WASHINGTON, March 20 (UPI) -- There are still big icebergs drifting in the thawing waters of U.S.-Russian relations. Russian President Dmitry Medvedev Tuesday told senior Defense Ministry officials that the U.S.-led NATO alliance was still trying to expand its influence into former Soviet republics and toward the frontiers of Russia itself.
"There are attempts to continue broadening the military infrastructure of the North Atlantic alliance near our borders," Medvedev stated, according to RIA Novosti. "An analysis of the military and political situation in the world shows that in a number of regions serious potential for conflict remains."
Medvedev and other Russian leaders in general have dropped their confrontational language during the last years of the Bush administration since President Barack Obama and his Democratic Party administration took office on Jan. 20. Senior Russian diplomats have signaled repeatedly that Russia is willing to seek to negotiate a new strategic arms-reduction treaty to replace the 1991 START treaty that runs out at the end of this year. Russia also has approved the reactivation of the Russia-NATO council at alliance headquarters in Brussels.
However, Medvedev's comments serve notice the Kremlin remains angry over U.S. support for the former Soviet republic of Georgia in the Caucasus, which was invaded by the Russian army in August. The continuing presence in the Black Sea, historically a Russian lake, of North Atlantic Treaty Organization warships and Western supply ships in bringing aid to Georgia also has infuriated Moscow.
Medvedev also reiterated his established position that a threatening international situation requires a continued commitment to upgrading Russian armed forces on a massive scale, despite the financial pressures hitting his country from the global economic crisis.
"All of this requires the modernization of our armed forces, giving them a new perspective, and, regardless of the current financial difficulties, we possess all the conditions required for this today," he said, according to the RIA Novosti report.
Russia, CSTO plan rapid-reaction force exercise in Kazakhstan
Russia is continuing to step up its military ties to the huge oil- and gas-rich nation of Kazakhstan, Defense Minister Anatoly Serdyukov announced Tuesday.
The Russian-led Collective Security Treaty Organization will carry out maneuvers of its new rapid reaction force in Kazakhstan, one of the largest of the former Soviet republics, in September, Serdyukov said, according to RIA Novosti.
The CSTO comprises Armenia, Belarus, Kazakhstan, Kyrgyzstan, Russia, Tajikistan and Uzbekistan. The seven nations closed a deal last month to create the new joint rapid-reaction force.

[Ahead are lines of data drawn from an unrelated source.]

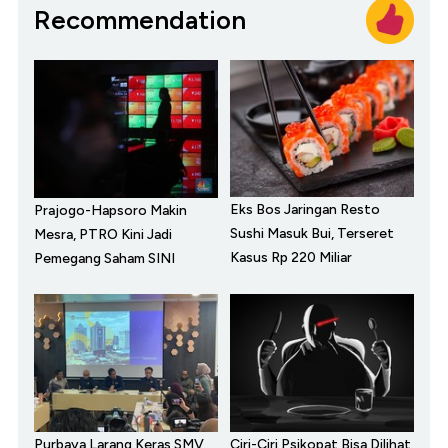
Recommendation
Eks Bos Jaringan Resto
Prajogo-Hapsoro Makin
Sushi Masuk Bui, Terseret
Mesra, PTRO Kini Jadi
Kasus Rp 220 Miliar
Pemegang Saham SINI
Purbaya Larang Keras SMV
Ciri-Ciri Psikopat Bisa Dilihat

Russian President Dmitry Medvedev stated, after Serdyukov's announcement, that the new force needs to be well armed and led. In recent years Russian special forces have amassed a very poor record in reacting fast to terrorist attacks and hostage situations, most especially in the case of the Beslan school massacre in September 2004.

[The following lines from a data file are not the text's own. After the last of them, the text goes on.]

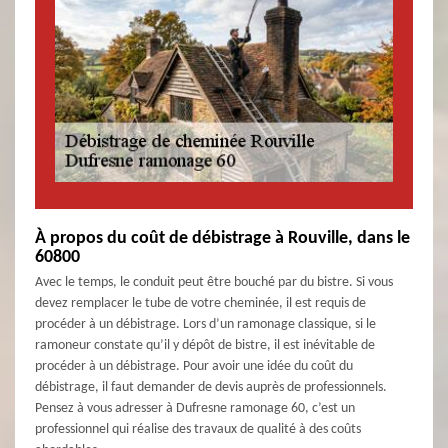
À propos du coût de débistrage à Rouville, dans le
60800
Avec le temps, le conduit peut être bouché par du bistre. Si vous
devez remplacer le tube de votre cheminée, il est requis de
procéder à un débistrage. Lors d’un ramonage classique, si le
ramoneur constate qu’il y dépôt de bistre, il est inévitable de
procéder à un débistrage. Pour avoir une idée du coût du
débistrage, il faut demander de devis auprès de professionnels.
Pensez à vous adresser à Dufresne ramonage 60, c’est un
professionnel qui réalise des travaux de qualité à des coûts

"These are units that we should be able to rely on in dealing with the most difficult problems, including terrorist and military threats," Medvedev stated.
The Russian president also said the CSTO was open for cooperation with the United States in the fight against terrorism in Central Asia.

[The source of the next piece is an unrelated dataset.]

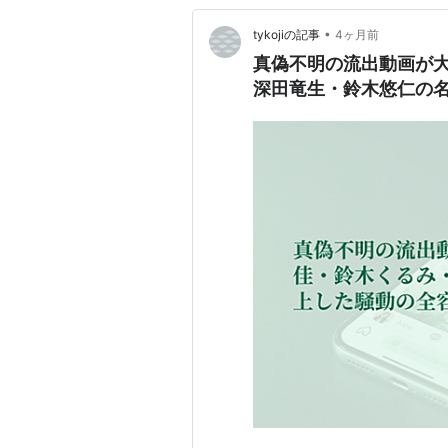
•
tykojiの記事
4ヶ月前
真偽不明の流出動画が
深田竜生・鈴木悠仁の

He pledged that the new force would be "just as good as comparable NATO forces" and that it would be used to defend all the CSTO member states against external threats. It also would be used against terror groups, and it would be deployed in the struggle against international crime and drug trafficking.
Huge, immensely wealthy criminal enterprises have flourished in Russia and the Central Asian republics since the collapse of communism. They have specialized in white slavery, or prostitution, and in drug trafficking on a gigantic scale.
Medvedev also said the CSTO wanted to work with U.S. intelligence and law enforcement agencies to defeat terrorism in Central Asia.